» ACTIVITY
Report every line in the items below that contains the word "followed", copying each such line in full.

» DATASET
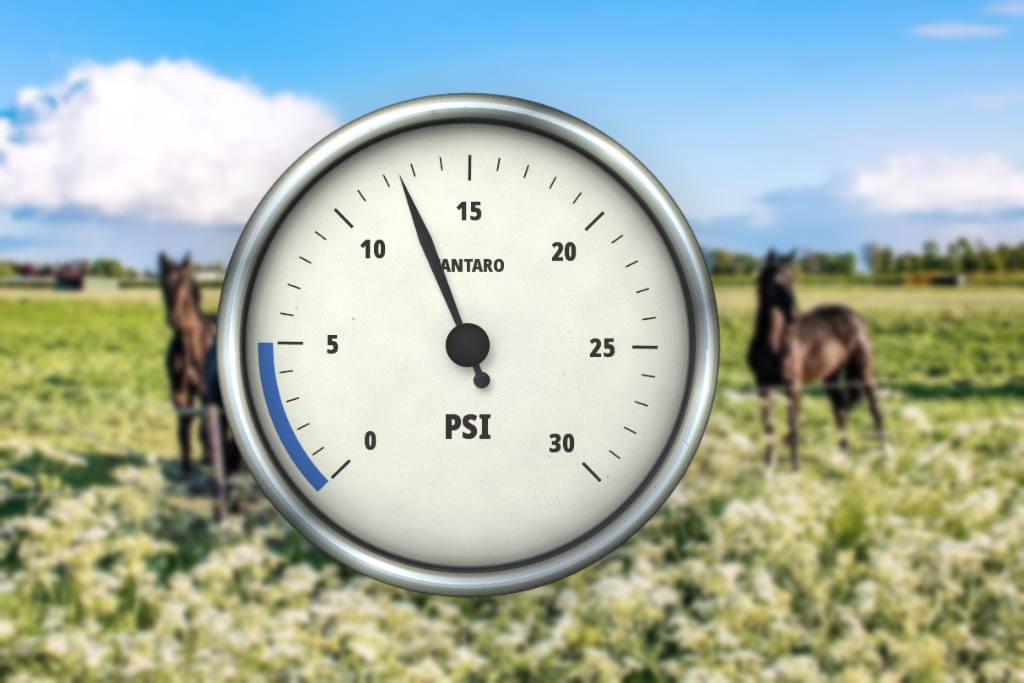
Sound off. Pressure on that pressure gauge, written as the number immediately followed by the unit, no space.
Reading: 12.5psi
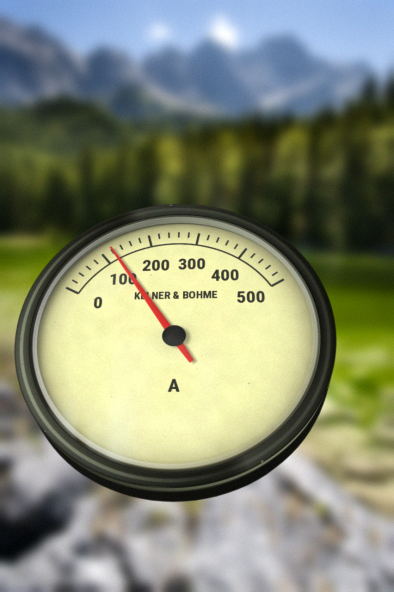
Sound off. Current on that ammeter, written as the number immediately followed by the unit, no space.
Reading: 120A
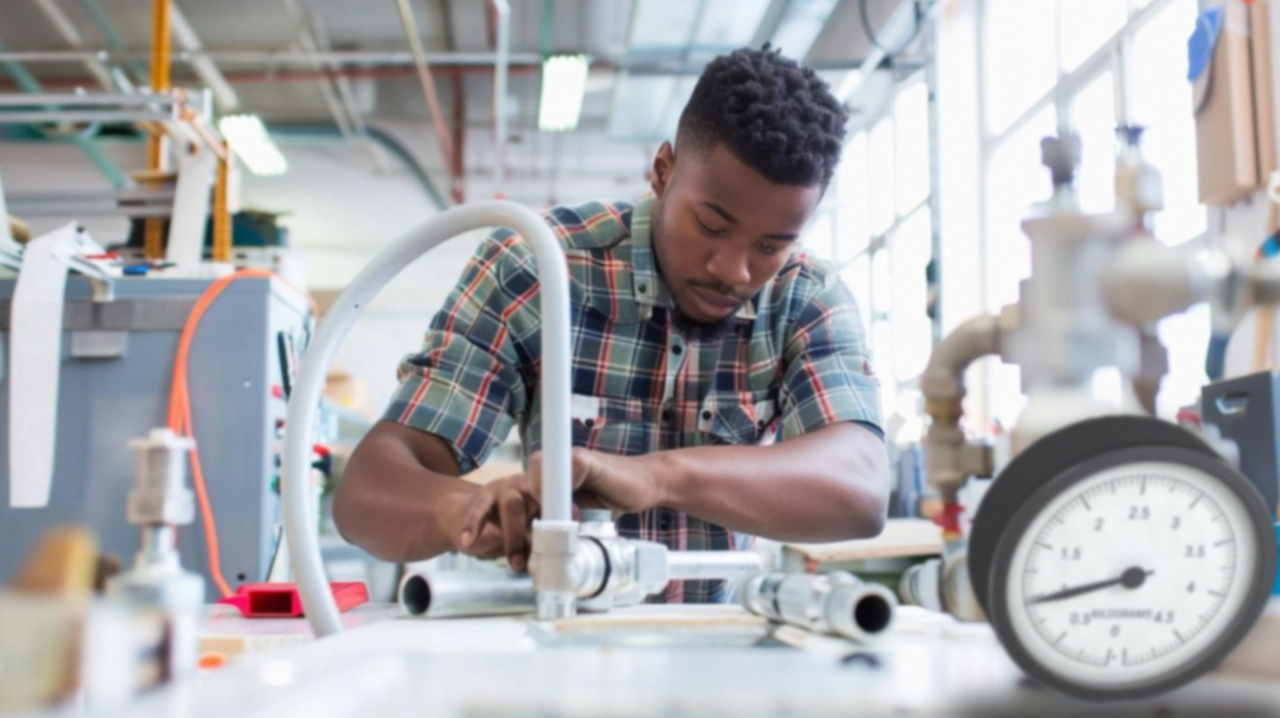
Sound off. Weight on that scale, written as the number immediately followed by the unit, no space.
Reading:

==

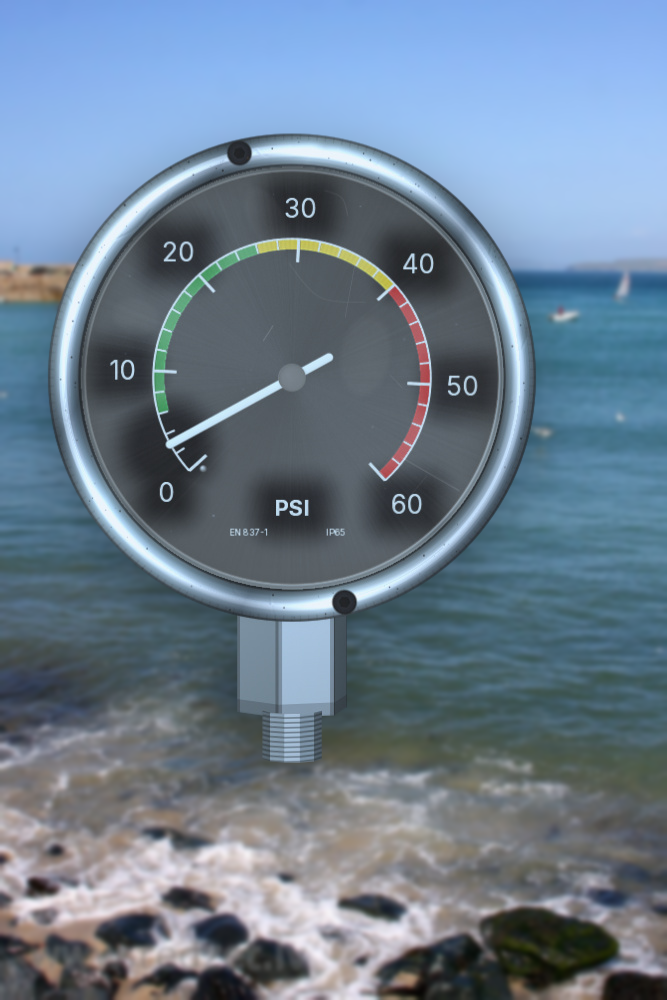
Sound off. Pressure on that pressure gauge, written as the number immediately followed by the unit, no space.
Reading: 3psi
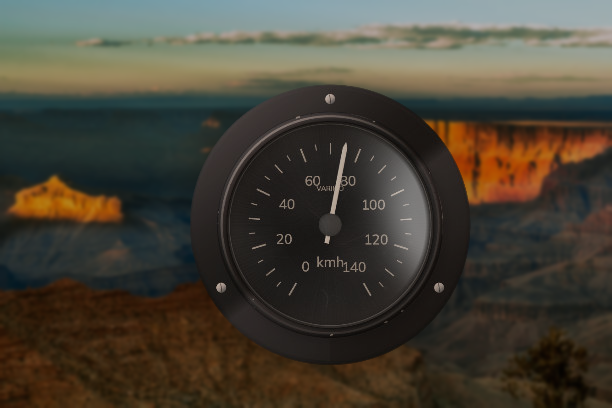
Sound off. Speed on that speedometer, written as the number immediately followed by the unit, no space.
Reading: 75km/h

» ANSWER BOX
Sound off. Pressure on that pressure gauge, written as the number immediately followed by the unit, no space.
Sound off. Current on that ammeter, written as the number immediately followed by the unit, no space.
Sound off. Weight on that scale, written as the number immediately followed by the unit, no space.
Sound off. Pressure on that pressure gauge, written as the number immediately followed by the unit, no space.
Sound off. Speed on that speedometer, written as the number immediately followed by the unit, no space.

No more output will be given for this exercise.